Texto de la página:
========

Aunque las obras se suspendieron en 1992 tras la disolución del bloque socialista, alrededor de 4000 personas ubicadas en Juraguá, en su mayoría técnicos, científicos y obreros destinados a la futura planta, decidieron quedarse.

Entrando en la crisis económica más profunda que conocieran los cubanos nacidos tras 1959, los habitantes de Ciudad Nuclear continuaron sobreviviendo en medio del abandono del proyecto, sin oportunidades de trabajo en la zona, sustrayendo de la construcción abandonada cualquier material para mejorar sus vidas: hierro, zinc, plástico, y bajo la fuerte vigilancia de las garitas que hasta hoy rodean el perímetro de la zona prohibida.

Aunque Katherine dejaría su provincia natal para estudiar Licenciatura en Letras en la Universidad de La Habana, sus libros Algo aquí se descompone (2014), Ciudad Nuclear, mon amour (2020) y Uranio empobrecido (2021) retornan al imaginario surrealista y empobrecido de la Pripyat caribeña.

Por esta particular obra, Katherine ha sido seleccionada como escritora residente en Can Serrat Primavera, Barcelona (2020), en la Beca Antonia Eiriz del Instituto Internacional de Artivismo Hannah Arendt INSTAR (2021) y en Künstlerhaus Bethanien, Berlín (2021).

Sobre crisis alimentaria, utopía y realidad en el Atomgrado tropical, conversamos con Katherine Bisquet.



Aunque naciste en el año 1992, en tu escritura hay un recuerdo muy claro de los años del Periodo Especial, de la precariedad y la pérdida de la esperanza de una sociedad sumida en la crisis. Le otorgas una importancia especial a la recuperación de la memoria nacional cuando afirmas “La historia es tan bien contada / que los otros apenas saben”[1]. ¿Asumes la poesía como vehículo de restitución histórica? ¿Cuán urgente es para los cubanos ganarle a esa metanarrativa del poder?

========

Material proporcionado:
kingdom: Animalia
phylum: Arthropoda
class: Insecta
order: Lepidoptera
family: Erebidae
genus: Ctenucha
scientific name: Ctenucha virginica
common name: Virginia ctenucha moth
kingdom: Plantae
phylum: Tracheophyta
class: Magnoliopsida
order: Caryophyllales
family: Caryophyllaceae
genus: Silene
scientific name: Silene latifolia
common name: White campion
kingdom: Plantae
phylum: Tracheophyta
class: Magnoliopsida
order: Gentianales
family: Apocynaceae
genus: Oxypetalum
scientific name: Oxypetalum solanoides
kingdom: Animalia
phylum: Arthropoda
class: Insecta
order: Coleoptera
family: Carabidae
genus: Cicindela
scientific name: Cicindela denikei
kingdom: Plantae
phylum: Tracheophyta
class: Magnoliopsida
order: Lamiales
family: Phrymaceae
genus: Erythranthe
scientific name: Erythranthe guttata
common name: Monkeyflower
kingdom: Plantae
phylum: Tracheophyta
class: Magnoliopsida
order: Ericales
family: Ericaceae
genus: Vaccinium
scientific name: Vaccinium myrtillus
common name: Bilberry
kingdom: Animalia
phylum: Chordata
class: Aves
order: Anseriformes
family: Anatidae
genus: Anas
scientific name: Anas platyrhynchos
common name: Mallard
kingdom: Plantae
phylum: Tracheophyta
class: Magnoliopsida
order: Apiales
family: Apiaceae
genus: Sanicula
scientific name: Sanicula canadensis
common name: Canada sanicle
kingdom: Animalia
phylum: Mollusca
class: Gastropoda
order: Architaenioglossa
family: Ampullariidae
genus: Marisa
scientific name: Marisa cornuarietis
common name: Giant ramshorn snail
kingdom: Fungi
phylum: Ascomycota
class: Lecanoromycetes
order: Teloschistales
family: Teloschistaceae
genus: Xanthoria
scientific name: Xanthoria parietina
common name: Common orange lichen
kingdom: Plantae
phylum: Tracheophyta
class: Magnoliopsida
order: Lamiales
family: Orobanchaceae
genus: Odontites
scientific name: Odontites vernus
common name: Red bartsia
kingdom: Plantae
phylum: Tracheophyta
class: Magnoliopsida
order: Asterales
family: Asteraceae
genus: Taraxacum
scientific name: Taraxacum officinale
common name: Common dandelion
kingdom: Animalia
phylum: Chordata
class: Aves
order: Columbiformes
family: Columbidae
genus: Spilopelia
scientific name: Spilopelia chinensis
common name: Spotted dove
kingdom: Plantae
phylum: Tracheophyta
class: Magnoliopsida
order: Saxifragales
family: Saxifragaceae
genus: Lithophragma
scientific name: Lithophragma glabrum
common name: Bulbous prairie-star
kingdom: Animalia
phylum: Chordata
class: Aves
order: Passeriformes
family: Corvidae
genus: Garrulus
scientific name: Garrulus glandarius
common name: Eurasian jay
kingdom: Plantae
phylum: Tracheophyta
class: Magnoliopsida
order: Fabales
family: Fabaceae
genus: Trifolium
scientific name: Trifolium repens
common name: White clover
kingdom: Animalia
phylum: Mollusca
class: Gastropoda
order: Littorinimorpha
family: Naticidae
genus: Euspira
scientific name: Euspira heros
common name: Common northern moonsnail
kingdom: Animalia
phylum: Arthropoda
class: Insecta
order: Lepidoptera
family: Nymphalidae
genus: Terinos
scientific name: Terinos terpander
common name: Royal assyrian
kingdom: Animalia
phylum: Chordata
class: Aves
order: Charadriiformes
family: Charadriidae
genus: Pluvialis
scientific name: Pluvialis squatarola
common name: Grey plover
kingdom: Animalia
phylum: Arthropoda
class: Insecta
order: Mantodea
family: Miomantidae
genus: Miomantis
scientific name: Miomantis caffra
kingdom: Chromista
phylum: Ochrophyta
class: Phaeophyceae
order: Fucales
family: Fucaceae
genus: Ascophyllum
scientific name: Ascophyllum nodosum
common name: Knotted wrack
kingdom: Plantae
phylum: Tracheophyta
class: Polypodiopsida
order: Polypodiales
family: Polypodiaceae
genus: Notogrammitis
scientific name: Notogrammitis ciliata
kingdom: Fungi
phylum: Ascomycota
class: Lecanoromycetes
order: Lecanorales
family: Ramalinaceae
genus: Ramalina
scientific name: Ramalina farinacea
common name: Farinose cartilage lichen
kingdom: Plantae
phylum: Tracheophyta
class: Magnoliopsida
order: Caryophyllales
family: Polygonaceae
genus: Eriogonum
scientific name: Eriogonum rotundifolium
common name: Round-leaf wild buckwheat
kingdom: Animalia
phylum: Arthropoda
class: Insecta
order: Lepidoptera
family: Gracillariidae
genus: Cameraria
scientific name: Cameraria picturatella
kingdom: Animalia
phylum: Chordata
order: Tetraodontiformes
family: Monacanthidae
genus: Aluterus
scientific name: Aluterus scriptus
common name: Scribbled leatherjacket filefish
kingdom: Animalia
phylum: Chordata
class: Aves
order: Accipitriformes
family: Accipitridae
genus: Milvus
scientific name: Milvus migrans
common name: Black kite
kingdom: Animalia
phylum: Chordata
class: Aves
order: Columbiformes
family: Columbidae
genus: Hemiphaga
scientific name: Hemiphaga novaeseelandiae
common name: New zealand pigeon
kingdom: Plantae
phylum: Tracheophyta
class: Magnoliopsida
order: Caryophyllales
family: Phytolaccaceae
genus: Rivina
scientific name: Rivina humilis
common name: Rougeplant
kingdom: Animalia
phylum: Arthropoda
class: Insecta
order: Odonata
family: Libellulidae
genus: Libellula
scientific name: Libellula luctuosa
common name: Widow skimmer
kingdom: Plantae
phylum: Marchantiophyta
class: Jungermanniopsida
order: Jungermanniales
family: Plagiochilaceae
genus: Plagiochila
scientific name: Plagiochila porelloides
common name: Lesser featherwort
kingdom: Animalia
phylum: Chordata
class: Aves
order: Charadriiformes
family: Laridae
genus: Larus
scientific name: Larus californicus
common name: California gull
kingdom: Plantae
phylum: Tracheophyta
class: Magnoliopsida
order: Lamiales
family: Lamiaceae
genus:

========

Qué elaborar: Según el texto sobre Ciudad Nuclear, ¿por qué fue seleccionada Katherine Bisquet como escritora residente? Responde en una a tres oraciones. El material es independiente del texto y no guarda relación con él.

Respuesta: Fue seleccionada por su obra particular, formada por los libros Algo aquí se descompone (2014), Ciudad Nuclear, mon amour (2020) y Uranio empobrecido (2021). Estos libros retornan al imaginario surrealista y empobrecido de la Pripyat caribeña.